PwC International removed Australia acting CEO Kristin Stubbins despite her desire to stay in the role, a concerning example of the firm’s global management “running the show”, the inquiry into the consulting industry has heard.
Members of the parliamentary joint committee on Tuesday also suggested Ms Stubbins' treatment was another example of a woman being elevated to a position of power during a crisis, only to be replaced when they had cleaned up the mess.
When asked about her removal, Ms Stubbins said: “I did want to continue. I wanted to own the outcomes of what had happened. And I felt that I could lead the Australian firm … I was very disappointed."
Ms Stubbins was appointed by the firm’s governance board in May 2023 upon the ousting of then-CEO Tom Seymour to lead the firm through the tax leaks crisis, holding the position for three months before being replaced by UK partner Kevin Burrowes.
She said PwC International chair Bob Moritz informed her over the phone that her tenure would be cut short to make room for Mr Burrowes, PwC International’s long-term pick, without any clear reason.
“I received a phone call from the global chair, Bob Moritz, saying that he was going to recommend to the Australian board that Kevin Burrows be appointed as CEO,” she said.
“I don't recall that there was a clear reason [for that decision]. My perception was that Kevin was very well known, very well respected with the international firm and very experienced.”
Greens senator Barbara Pocock said: “You gave 30 years of your life to PwC. And you had three months as CEO, and you regretfully left that leadership role unexpectedly and against your will.”
Ms Stubbins joined the firm as a graduate in 1995 and rose through the ranks to make audit partner in 2004. She was the firm’s managing partner of assurance when she was elevated to acting CEO until the partnership found a new leader.
During her tenure, she exited nine partners over the scandal, penned an “open letter” of apology and commissioned the Switkowski review into PwC’s governance and culture.

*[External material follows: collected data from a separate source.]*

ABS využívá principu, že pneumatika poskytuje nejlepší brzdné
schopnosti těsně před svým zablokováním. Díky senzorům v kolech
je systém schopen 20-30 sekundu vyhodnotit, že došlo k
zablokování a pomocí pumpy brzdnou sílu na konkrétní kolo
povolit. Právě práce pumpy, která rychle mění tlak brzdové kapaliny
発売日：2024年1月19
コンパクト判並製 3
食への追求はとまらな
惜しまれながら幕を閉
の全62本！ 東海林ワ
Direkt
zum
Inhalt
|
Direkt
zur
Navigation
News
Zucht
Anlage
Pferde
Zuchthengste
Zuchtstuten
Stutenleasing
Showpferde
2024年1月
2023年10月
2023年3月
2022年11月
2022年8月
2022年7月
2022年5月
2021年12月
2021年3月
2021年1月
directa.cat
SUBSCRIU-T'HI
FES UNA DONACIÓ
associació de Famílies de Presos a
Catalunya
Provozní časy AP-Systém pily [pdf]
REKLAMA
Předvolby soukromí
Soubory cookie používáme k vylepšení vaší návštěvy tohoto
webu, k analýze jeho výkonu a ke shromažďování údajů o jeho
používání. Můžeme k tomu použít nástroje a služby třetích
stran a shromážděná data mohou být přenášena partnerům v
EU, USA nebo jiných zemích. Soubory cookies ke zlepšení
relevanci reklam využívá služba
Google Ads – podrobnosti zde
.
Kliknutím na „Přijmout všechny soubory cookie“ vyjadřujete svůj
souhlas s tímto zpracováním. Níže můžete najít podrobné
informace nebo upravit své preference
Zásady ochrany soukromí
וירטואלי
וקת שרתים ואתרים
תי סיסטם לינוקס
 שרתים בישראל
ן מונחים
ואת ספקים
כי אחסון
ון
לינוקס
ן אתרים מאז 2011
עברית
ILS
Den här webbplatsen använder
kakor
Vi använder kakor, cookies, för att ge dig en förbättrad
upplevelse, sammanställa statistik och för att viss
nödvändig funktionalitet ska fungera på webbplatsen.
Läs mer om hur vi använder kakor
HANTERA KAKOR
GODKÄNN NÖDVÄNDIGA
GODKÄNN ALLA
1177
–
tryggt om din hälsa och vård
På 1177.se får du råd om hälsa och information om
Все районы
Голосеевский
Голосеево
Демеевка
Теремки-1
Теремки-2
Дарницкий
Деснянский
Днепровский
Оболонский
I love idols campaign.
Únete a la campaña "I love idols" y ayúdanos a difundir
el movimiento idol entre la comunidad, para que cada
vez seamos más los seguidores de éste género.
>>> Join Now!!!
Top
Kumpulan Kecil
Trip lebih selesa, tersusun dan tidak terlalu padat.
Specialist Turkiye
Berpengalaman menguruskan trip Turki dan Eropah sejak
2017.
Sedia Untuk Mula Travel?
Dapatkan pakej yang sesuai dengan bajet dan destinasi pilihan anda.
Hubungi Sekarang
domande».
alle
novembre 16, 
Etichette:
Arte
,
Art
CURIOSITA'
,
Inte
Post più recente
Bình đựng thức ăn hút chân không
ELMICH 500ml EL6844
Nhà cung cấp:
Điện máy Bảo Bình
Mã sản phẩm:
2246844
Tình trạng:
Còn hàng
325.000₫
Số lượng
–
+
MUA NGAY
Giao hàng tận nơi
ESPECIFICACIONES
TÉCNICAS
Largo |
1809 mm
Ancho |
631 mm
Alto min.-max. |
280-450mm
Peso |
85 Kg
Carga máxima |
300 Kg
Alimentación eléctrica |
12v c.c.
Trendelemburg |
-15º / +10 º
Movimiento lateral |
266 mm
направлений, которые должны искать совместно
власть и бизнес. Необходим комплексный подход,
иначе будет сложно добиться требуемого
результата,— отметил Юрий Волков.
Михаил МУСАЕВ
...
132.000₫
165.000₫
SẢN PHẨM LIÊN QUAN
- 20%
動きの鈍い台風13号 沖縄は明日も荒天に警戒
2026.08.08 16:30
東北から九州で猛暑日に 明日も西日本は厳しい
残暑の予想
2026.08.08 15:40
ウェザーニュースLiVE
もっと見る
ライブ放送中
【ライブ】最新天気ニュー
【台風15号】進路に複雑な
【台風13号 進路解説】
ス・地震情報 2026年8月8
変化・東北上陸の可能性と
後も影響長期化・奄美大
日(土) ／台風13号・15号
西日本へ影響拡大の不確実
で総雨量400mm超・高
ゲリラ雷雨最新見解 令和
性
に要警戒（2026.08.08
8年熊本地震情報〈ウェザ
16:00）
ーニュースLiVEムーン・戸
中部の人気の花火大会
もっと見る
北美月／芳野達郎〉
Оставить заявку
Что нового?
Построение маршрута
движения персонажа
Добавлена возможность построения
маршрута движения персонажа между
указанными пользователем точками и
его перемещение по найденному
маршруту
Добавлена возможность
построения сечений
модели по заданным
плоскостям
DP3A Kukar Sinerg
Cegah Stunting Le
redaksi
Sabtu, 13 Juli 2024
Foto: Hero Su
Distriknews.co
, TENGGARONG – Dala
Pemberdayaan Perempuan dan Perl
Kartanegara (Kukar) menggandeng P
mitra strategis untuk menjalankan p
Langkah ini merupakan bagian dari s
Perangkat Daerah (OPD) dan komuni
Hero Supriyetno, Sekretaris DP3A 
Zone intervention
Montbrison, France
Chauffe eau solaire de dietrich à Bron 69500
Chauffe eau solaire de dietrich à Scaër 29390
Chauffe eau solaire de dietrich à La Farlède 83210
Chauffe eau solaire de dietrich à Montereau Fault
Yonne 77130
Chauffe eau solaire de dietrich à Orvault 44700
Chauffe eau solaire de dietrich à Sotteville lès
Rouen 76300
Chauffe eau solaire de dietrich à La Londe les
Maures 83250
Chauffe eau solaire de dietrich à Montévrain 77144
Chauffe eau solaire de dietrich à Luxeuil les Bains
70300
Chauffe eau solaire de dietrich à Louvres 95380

When informed she was not allowed to continue, she announced her resignation from the firm in October.
Members of the committee agreed her treatment by PwC International was a “classic example” of a woman being appointed to a position of power to clean up the mess of others.
“Sadly, that's how often that's the way women often get to the top – when the boys have made big mess of it, the women come in to clean up and then exit somewhat unduly hastily,” Labor senator Deborah O’Neill said.
Ms Pocock likened the situation to what happened to Joan Kirner, who became Victoria’s first female premier during the early 1990s recession.
“Here you were, 30 years of very hard work that ends with you coming in to do a massive, truncated clean-up, which you are dismissed from before you want to be. It’s the classic story … Joan Kirner did it, other women have done it in so many different roles,” she said.
She added that the fact that Ms Stubbins was “set aside” for an “international figure by an international chair” was “very concerning”.
“This a case of PwC International coming in right over the top of PwC Australia, all of its governance structures set aside in a protective operation and control operation, clearly,” she said.
“That is a real concern to me, I must say that international PwC has come in, and they move you out, and is now running the show.”
PwC International is a coordinating body that oversees its member firms and sets standards focussed on areas such as strategy, brand, risk and quality.
Senators like Ms Pocock have questioned the opaque conduct of the international entity after it used its management powers to seize control of the local arm in response to the tax leaks scandal.
During a hearing last month, they accused it of “thumbing its nose at Parliament” by withholding a key report on international partners’ involvement in the tax scandal from the committee, regulators and even its own staff.